Speckle image reconstruction of Pluto and Charon obtained in visible light at 692 nanometers (red) with the Gemini North 8-meter telescope using the Differential Speckle Survey Instrument (DSSI). Resolution of the image is about 20 milliarcseconds rms (root mean square). This is the first speckle reconstructed image for Pluto and Charon from which astronomers obtained not only the separation and position angle for Charon, but also the diameters of the two bodies. North is up, east is to the left, and the image section shown here is 1.39 arcseconds across. // Credit: Gemini Observatory/NSF/NASA/AURA
“The Pluto-Charon result is of timely interest to those of us wanting to understand the orbital dynamics of this pair for the 2015 encounter by NASA’s New Horizons spacecraft,” said Steve Howell from the NASA Ames Research Center in Moffett Field, California. In addition, Howell notes that NASA’s Kepler mission, which has already proven a powerful exoplanet discovery tool, will benefit greatly from this technique.
Kepler identifies planet candidates by repeatedly measuring the change in brightness of more than 150,000 stars to detect when a planet passes in front of, or affects the brightness of, its host star. Speckle imaging with the Gemini Telescope will provide Kepler’s follow-up program with a doubling in its ability to resolve objects and validate Earth-like planets. It also offers a 3- to 4-magnitude sensitivity increase for the sources observed by the team. That’s about a 50-fold increase in sensitivity in the observations Howell and his team made at Gemini. “This is an enormous gain in the effort underway to confirm small Earth-size planets,” Howell said.
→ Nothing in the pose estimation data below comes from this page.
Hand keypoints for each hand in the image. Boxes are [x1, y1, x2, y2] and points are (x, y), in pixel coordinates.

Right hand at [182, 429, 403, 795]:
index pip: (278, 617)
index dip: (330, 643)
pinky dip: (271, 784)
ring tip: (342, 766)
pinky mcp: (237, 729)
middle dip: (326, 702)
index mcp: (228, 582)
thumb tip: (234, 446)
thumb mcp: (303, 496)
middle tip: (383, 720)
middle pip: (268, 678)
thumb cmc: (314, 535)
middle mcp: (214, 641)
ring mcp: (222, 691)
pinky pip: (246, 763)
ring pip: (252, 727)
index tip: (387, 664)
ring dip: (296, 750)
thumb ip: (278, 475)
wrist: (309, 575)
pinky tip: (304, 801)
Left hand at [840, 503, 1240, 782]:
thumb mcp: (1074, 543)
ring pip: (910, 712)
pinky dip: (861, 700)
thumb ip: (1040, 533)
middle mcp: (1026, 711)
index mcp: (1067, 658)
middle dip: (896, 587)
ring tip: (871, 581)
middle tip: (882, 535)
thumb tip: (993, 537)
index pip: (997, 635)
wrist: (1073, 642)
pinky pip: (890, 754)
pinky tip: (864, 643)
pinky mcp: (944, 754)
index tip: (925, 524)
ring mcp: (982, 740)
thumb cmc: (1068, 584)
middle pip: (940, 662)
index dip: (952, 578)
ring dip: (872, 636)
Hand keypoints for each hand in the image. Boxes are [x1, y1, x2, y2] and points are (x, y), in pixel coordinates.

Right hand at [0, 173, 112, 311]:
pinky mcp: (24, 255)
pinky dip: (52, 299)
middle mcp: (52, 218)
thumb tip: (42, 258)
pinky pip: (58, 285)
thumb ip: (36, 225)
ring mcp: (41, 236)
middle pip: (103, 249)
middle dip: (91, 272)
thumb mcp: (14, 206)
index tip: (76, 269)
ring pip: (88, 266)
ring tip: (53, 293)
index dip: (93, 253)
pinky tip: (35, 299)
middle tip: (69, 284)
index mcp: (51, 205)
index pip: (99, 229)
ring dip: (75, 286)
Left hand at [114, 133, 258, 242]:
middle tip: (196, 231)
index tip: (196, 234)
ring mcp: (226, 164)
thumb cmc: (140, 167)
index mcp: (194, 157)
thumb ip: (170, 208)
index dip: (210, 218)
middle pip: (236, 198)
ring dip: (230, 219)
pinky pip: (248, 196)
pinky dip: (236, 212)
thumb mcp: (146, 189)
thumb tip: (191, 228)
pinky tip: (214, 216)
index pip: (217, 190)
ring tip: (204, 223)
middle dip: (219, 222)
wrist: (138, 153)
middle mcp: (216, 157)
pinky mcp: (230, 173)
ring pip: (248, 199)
To institute this effort, Howell and his team, which included Elliott Horch from Southern Connecticut State University, New Haven; Mark Everett from the National Optical Astronomy Observatory; and David Ciardi from NASA’s Exoplanet Science Institute/Caltech in Pasadena, California, temporarily installed a camera called the Differential Speckle Survey Instrument (DSSI) among the suite of instruments mounted on the Gemini Telescope.
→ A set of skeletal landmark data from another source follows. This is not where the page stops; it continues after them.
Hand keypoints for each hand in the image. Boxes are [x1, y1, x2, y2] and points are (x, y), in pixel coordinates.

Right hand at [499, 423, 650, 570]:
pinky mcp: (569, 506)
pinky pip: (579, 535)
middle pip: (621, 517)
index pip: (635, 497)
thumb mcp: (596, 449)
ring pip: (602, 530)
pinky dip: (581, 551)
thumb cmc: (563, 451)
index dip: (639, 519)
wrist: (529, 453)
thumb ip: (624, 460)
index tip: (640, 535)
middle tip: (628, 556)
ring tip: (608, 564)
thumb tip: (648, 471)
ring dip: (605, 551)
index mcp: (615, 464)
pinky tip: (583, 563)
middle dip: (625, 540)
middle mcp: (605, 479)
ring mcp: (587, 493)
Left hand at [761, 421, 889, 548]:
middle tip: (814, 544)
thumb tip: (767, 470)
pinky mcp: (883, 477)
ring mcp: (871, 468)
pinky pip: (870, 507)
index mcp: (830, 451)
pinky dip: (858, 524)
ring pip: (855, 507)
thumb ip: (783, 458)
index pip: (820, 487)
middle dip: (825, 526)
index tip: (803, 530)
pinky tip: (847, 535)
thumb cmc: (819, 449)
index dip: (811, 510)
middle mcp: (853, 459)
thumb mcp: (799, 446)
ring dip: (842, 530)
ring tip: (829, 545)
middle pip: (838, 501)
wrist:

“This was a fantastic opportunity to bring DSSI to Gemini North this past July,” said Horch. “In just a little over half an hour of Pluto observations, collecting light with the large Gemini mirror, we obtained the best resolution ever with the DSSI instrument — it was stunning!”
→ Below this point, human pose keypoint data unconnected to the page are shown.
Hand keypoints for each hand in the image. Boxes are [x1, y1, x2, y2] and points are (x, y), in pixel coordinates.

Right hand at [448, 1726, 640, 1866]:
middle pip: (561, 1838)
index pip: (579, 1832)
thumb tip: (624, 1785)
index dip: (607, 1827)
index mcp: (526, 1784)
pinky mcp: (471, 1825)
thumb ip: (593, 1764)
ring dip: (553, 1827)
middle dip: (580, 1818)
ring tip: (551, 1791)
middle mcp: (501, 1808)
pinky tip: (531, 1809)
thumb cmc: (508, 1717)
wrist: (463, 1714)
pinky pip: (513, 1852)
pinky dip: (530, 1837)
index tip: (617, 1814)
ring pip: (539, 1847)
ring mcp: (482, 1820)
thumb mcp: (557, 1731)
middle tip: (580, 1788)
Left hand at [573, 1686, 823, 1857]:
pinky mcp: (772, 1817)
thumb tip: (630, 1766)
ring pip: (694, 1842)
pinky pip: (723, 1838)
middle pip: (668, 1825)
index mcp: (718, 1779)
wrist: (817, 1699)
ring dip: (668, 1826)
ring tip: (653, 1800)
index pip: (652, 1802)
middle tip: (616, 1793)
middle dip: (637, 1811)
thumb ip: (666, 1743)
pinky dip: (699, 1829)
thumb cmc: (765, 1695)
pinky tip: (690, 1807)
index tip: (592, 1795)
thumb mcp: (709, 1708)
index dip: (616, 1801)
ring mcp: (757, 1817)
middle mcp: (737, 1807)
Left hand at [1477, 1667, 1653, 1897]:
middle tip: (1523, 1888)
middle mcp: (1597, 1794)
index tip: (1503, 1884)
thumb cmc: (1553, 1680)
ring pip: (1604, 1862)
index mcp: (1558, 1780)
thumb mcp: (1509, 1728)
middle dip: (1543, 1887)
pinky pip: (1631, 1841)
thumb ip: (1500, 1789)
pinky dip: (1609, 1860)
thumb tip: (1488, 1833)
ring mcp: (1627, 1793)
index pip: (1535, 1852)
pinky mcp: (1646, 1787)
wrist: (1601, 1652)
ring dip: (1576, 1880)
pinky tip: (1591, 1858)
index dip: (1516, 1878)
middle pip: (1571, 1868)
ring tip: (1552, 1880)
The resolution obtained in the observations, about 20 milliarcseconds, easily corresponds to separating a pair of automobile headlights in Providence, Rhode Island, from San Francisco, California. To achieve this level of definition, Gemini obtained a large number of quick “snapshots” of Pluto and Charon. The researchers then reconstructed them into a single image after subtracting the blurring effects and ever-changing speckled artifacts caused by turbulence in the atmosphere and other optical aberrations. With enough snapshots — each image was exposed for only 60 milliseconds, or about 1/20 of a second — only the light from the actual objects remains constant, and the artifacts reveal their transient nature, eventually canceling each other out.
DSSI was built at SCSU between 2007–2008 as a part of a United States National Science Foundation Astronomical Instrumentation grant and mounted on the Gemini North Telescope for a limited observing run. The instrument is likely to return to Gemini North for observations in mid-2013 for general user programs from across the international Gemini partnership.